**TEXTE DE L'EXERCICE**
----------
Depuis le 20 janvier, des chercheurs tentent de préserver les données scientifiques avant l’autodafé numérique promis pour des sujets de recherche qui dérangent l’administration Trump. Des communautés de chercheurs s’organisent ainsi pour archiver les données dans le but de les restituer pour un prochain gouvernement, si ce n’est démocrate, au moins non autoritaire. « Je tente de transférer mes données avant de perdre l’accès à mon ordinateur. Personne ne sait qui reprendra mes travaux », témoigne un doctorant sur « Trump tracker ». Des recours juridiques sont en cours, mais les premières démarches ont été freinées par les tribunaux, renvoyant les syndicats vers la Commission nationale du travail.
L’ampleur de ces suppressions budgétaires dépasse le pays. L’Allea (Fédération européenne des académies des sciences et sciences humaines) a ainsi exprimé sa « profonde inquiétude » face à cette atteinte à la liberté académique. Cette indignation s’est renforcée lorsque le CDC a été sommé de retirer des publications contenant des termes tels que « genre », « LGBT ». Aux États-Unis, des manifestations ont réuni des centaines de chercheurs et de citoyens devant les sièges des agences fédérales et un appel au sursaut est lancé pour une manifestation ce vendredi 7 mars 2025, à l’image de la « marche pour la science » organisée en avril 2017 lors du premier mandat de Trump. Les prochaines semaines seront cruciales car le Congrès doit voter les budgets des agences scientifiques, mais l’incertitude plane.
Le point de vue de…
Maud Leriche Chercheuse en physique de l’atmosphère au CNRS et secrétaire générale adjointe du Syndicat national de la recherche scientifique (SNCS-FSU)
Comment percevez-vous l’impact de ces licenciements massifs sur la coopération scientifique internationale, notamment entre les États-Unis et l’Europe ?
----------
**TÂCHES DEMANDÉES**
(a) D'après le texte sur la recherche scientifique face à l'administration Trump, à quelle date la manifestation des chercheurs est-elle appelée ?
(b) Relevez tous les organismes et institutions désignés par un nom propre dans le texte sur la recherche scientifique face à l'administration Trump.
(c) Écrivez la suite du texte sur la recherche scientifique face à l'administration Trump, à partir de l'endroit où il s'arrête.

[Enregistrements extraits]
----------
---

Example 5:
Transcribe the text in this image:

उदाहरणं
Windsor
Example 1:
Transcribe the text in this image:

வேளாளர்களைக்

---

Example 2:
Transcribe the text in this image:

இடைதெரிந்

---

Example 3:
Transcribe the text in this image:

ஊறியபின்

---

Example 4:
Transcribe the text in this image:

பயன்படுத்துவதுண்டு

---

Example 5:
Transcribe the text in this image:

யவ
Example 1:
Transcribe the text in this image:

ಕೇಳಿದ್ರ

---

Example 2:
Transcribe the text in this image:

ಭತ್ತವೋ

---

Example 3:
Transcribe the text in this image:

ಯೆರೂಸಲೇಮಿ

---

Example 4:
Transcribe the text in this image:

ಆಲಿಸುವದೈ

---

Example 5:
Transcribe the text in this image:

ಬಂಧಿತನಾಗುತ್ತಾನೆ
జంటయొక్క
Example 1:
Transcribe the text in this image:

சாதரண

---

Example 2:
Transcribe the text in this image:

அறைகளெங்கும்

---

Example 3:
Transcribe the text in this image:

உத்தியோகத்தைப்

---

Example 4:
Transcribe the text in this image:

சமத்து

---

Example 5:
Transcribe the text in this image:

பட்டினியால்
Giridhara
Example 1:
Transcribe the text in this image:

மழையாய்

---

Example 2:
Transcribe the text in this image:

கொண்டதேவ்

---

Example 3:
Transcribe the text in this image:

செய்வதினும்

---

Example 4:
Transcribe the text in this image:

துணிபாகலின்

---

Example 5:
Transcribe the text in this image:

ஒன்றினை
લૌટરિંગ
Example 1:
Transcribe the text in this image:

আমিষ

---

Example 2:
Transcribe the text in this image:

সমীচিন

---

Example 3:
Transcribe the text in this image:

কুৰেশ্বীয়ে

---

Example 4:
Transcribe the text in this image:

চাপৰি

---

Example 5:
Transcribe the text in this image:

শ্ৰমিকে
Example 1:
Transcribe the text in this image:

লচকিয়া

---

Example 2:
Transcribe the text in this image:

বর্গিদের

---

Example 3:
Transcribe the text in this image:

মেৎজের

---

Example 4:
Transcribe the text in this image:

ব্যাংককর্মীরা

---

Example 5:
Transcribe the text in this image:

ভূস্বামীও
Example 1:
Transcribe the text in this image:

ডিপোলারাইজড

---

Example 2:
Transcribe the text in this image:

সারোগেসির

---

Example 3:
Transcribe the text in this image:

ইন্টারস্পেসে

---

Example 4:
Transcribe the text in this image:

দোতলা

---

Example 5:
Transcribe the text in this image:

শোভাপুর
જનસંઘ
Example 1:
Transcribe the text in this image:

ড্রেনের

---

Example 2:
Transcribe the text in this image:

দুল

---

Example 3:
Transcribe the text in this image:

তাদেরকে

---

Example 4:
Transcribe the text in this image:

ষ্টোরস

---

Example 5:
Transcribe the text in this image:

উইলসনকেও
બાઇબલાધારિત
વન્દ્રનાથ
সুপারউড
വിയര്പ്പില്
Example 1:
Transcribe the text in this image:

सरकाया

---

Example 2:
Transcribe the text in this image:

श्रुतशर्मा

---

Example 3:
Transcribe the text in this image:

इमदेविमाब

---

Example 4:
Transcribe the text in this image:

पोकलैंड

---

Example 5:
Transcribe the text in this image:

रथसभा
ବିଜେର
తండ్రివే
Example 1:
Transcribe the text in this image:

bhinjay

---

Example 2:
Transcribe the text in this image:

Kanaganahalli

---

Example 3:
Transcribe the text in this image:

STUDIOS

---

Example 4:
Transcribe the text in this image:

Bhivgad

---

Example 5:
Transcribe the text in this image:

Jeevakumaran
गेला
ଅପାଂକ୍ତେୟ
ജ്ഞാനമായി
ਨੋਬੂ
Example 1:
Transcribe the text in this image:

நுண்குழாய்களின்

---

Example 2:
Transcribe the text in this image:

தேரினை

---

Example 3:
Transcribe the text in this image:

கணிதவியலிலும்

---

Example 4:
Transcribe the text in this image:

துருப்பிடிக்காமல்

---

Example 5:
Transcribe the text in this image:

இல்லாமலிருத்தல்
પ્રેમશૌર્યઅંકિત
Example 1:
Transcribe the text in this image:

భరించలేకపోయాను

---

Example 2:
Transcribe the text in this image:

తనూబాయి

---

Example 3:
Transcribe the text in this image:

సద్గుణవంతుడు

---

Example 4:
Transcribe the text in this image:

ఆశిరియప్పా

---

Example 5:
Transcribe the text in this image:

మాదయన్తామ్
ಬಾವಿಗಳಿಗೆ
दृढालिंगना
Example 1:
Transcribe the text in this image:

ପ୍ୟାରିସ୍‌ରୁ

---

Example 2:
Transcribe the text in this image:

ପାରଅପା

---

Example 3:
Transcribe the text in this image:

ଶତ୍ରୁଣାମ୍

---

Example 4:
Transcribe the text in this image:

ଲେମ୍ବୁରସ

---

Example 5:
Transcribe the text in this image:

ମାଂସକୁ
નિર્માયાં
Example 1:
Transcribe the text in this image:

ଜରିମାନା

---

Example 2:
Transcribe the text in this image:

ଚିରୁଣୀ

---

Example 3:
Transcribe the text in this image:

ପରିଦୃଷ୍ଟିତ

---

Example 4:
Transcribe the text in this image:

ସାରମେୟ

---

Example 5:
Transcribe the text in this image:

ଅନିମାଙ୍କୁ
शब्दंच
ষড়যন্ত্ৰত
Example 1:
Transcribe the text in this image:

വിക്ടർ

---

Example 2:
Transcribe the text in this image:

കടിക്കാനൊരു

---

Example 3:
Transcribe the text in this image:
----------
**RÉPONSES PAR TÂCHE**
(a) Le vendredi 7 mars 2025.

(b) Commission nationale du travail ; Allea (Fédération européenne des académies des sciences et sciences humaines) ; CDC ; Congrès ; CNRS ; Syndicat national de la recherche scientifique (SNCS-FSU)

(c)
L’impact est à venir, mais nous pouvons déjà anticiper de grandes difficultés pour les nombreuses collaborations franco-américaines dans les domaines du cancer et des maladies infectieuses. Tous les champs disciplinaires liés au changement climatique et à la chute de la biodiversité seront touchés aussi.
Pensez-vous que la communauté scientifique française et européenne devrait renforcer son engagement politique pour défendre la recherche publique face à de telles menaces ?
L’engagement politique de la communauté scientifique est compliqué face aux défis que sont les tensions entre autonomie scientifique, priorités politiques et influence économique. Les syndicats dans le secteur de la recherche publique ont un rôle évident à jouer dans cette défense. Ils ont aussi un rôle en tant que force de propositions pour améliorer le dialogue entre science et monde politique.
Quels moyens les scientifiques peuvent-ils utiliser pour sensibiliser le grand public à l’importance de la recherche dans les décisions politiques ?
Plusieurs leviers existent : interventions dans les médias, vulgarisation grand public, en incluant les possibilités offertes par les réseaux sociaux notamment. Il est aussi important que des docteurs pénètrent la haute administration de nos États pour y apporter une culture scientifique quasi inexistante à ce jour en France.